Suppose we have a Boolean algebra over $n$ bits, meaning when viewed as a vector space over $F_2$, the dimension is $n$.
Then we can define $n$ unary predicates $P_n$ which return the value of the $n$'th bit in the corresponding bitvector.
In other words, for some arbitrary element $v$ in the algebra, $P_n(v) = 1$ if the $n$'th bit of $v$ is $1$, or $P_n(v) = 0$ if it is $0$. In this case, we take $0$ and $1$ to be the minimal and maximal elements of the Boolean algebra, respectively.
It is clear that given a Boolean algebra and a set of unary predicates defined from it in this fashion, that we get a quantifier-free monadic predicate logic.

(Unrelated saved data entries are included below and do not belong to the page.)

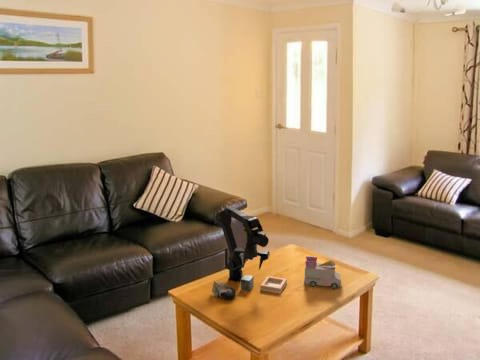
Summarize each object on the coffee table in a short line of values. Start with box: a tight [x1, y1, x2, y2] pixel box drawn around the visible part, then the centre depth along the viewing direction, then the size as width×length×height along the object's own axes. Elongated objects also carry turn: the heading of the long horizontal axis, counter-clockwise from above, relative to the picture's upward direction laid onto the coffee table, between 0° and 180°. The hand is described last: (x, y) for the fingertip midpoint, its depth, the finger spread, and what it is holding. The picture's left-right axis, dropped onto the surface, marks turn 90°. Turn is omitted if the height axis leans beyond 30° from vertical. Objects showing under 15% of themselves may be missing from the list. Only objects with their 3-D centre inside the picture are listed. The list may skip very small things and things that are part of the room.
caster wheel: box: [211, 280, 237, 301], centre depth 241 cm, size 7×11×10 cm
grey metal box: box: [240, 274, 255, 292], centre depth 250 cm, size 5×6×6 cm
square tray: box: [259, 275, 288, 294], centre depth 251 cm, size 11×12×3 cm
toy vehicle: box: [303, 256, 342, 290], centre depth 251 cm, size 9×20×15 cm, turn 78°
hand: (251, 268), depth 248 cm, fingers open, 9 cm apart
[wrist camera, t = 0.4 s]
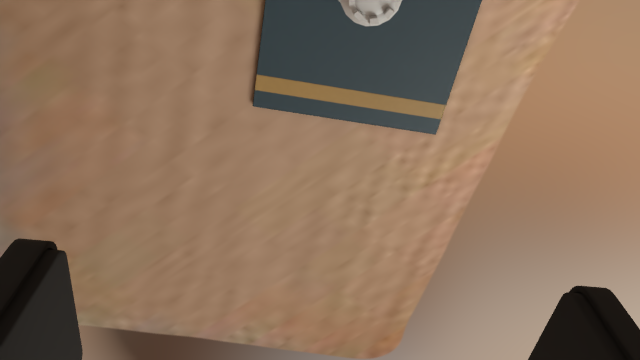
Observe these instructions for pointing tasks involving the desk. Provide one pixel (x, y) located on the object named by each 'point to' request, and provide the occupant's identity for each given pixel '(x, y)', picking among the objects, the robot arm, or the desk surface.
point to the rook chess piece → (370, 10)
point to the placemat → (363, 61)
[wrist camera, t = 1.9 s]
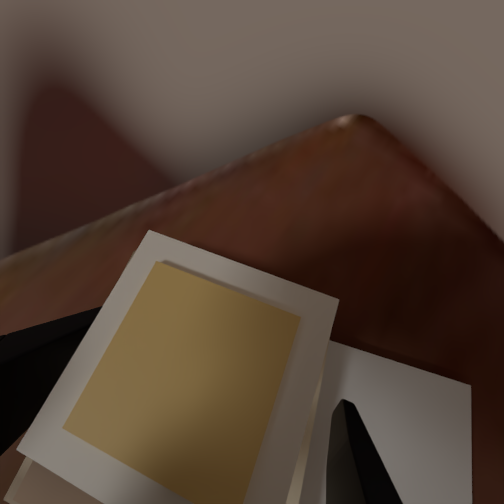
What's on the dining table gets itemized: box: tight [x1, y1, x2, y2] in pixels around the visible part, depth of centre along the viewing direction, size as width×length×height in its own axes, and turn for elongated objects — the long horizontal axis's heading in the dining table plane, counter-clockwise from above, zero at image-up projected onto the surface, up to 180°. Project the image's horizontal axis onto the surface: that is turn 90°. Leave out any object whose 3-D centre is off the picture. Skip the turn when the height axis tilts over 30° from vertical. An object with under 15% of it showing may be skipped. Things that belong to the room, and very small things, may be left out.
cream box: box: [16, 230, 339, 504], centre depth 10 cm, size 5×5×12 cm
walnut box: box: [13, 460, 104, 504], centre depth 13 cm, size 7×4×4 cm, turn 162°
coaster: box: [299, 340, 472, 504], centre depth 14 cm, size 9×9×1 cm
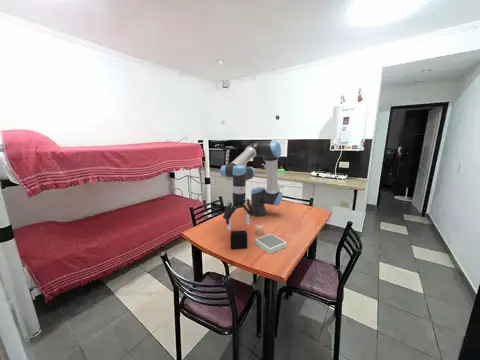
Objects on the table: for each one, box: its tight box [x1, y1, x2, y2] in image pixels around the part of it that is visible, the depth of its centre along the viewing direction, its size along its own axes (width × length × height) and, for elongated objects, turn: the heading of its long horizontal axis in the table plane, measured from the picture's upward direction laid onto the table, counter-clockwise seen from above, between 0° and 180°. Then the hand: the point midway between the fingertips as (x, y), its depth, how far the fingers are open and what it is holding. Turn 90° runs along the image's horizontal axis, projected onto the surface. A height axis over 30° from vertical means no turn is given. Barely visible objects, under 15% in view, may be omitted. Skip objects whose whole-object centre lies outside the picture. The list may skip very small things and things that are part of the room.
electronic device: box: [229, 230, 248, 250], centre depth 123 cm, size 4×10×10 cm, turn 95°
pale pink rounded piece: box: [254, 223, 265, 237], centre depth 141 cm, size 6×6×6 cm
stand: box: [254, 233, 288, 255], centre depth 126 cm, size 14×14×3 cm
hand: (238, 226), depth 120 cm, fingers open, 13 cm apart
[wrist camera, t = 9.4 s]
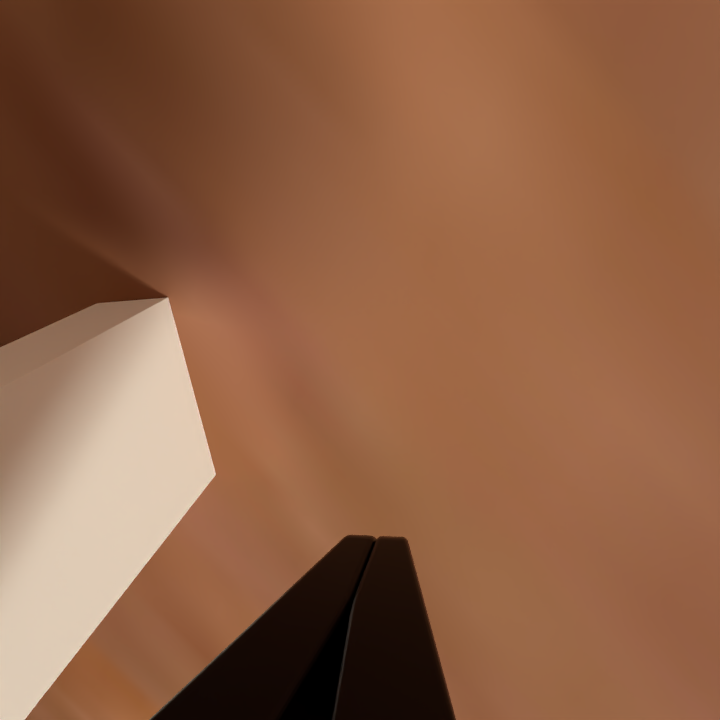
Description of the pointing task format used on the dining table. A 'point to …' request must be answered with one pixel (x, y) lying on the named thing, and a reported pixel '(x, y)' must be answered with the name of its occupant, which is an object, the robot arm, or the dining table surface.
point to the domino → (87, 478)
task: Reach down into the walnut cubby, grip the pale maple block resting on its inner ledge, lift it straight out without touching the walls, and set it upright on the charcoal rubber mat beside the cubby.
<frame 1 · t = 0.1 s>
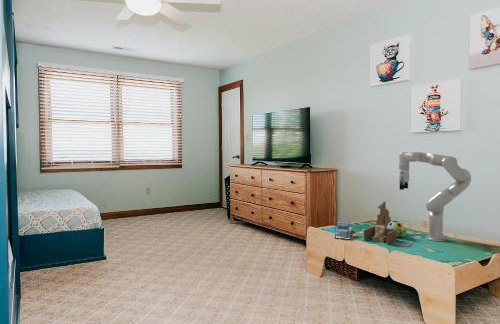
hand: (403, 188, 288), 37 cm above the table, tool pointing down, fingers open, 9 cm apart
wooden toy: (384, 231, 300), on the table
slot stand: (379, 240, 273), on the table
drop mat: (402, 244, 261), on the table
truck: (343, 235, 291), on the table
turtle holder: (396, 237, 283), on the table
maple block: (379, 236, 273), point 3 cm above the table, touching slot stand
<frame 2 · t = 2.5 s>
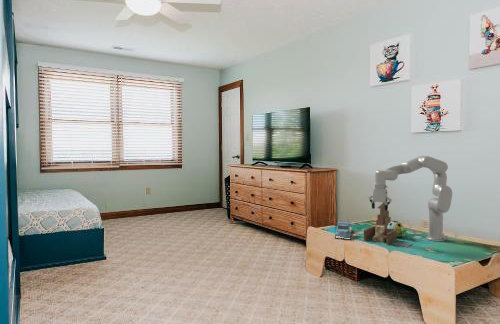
hand: (379, 209, 271), 24 cm above the table, tool pointing down, fingers open, 9 cm apart
nothing on the table moved.
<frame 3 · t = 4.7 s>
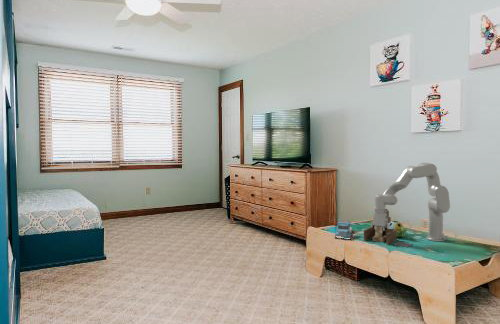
hand: (379, 234, 273), 4 cm above the table, tool pointing down, fingers closed on maple block, 5 cm apart
maple block: (379, 236, 273), point 3 cm above the table, touching gripper, slot stand
everything else where it was.
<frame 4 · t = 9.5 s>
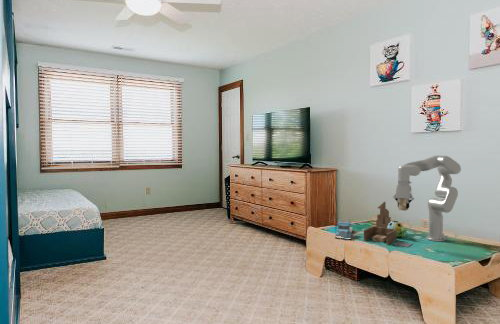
hand: (403, 207, 260), 27 cm above the table, tool pointing down, fingers closed on maple block, 5 cm apart
maple block: (403, 209, 260), point 26 cm above the table, touching gripper
everything else where it was.
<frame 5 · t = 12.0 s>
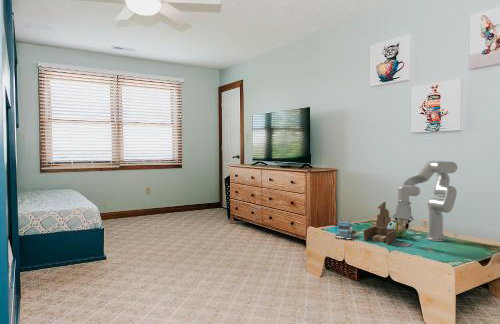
hand: (402, 227, 261), 12 cm above the table, tool pointing down, fingers closed on maple block, 5 cm apart
maple block: (402, 229, 261), point 11 cm above the table, touching gripper
everything else where it was.
when the fingers open (3 cm above the table, at t = 14.2 s): maple block drops 2 cm, resting on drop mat.
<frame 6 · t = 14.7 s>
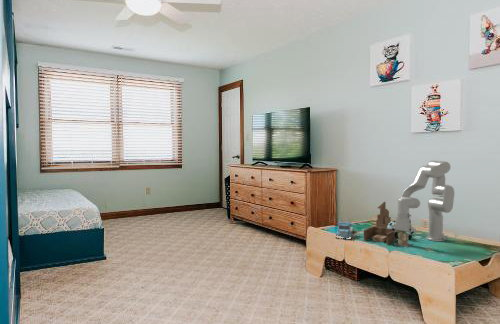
hand: (402, 238, 261), 4 cm above the table, tool pointing down, fingers open, 9 cm apart
maple block: (403, 244, 261), resting on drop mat
everything else where it was.
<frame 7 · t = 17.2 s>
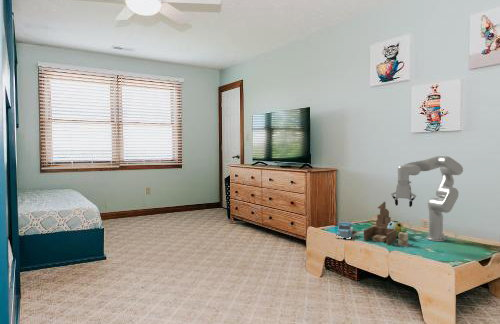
hand: (403, 205, 263), 28 cm above the table, tool pointing down, fingers open, 9 cm apart
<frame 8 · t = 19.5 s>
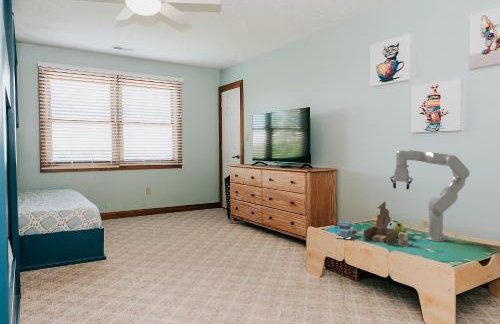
hand: (401, 188, 278), 38 cm above the table, tool pointing down, fingers open, 9 cm apart
at the end: maple block inside the target area on the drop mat (0.2 cm from its centre), point 0.4 cm above the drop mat's base; maple block tilted 0°; the gripper is holding nothing — task done.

Question: Does the converse hold? In other words, given a quantifier-free monadic predicate logic, is it always equivalent to some Boolean algebra in the above fashion, or derived easily from what I've written here?
The tricky thing here is that defined the way we do it above, the predicates appear to distribute over $\land$, $\lor$, and $\lnot$. In other words, we have:
- $P_n(a \land b)$ = $P_n(a) \land P_n(b)$
- $P_n(a \lor b)$ = $P_n(a) \lor P_n(b)$
- $P_n(\lnot a)$ = $\lnot P_n(a)$
Arbitrary unary predicates do not have to obey these laws, but they do hold for the predicates stated above for bits in the Boolean algebra. However, it is relatively easy for us to define "compound predicates" from these primitive ones which exhibit more complex behavior, i.e. defining a predicate $P_x(a) = (\lnot P_1(a) \lor P_2(a)) \land (P_1(a) \lor \lnot P_2(a))$, for instance.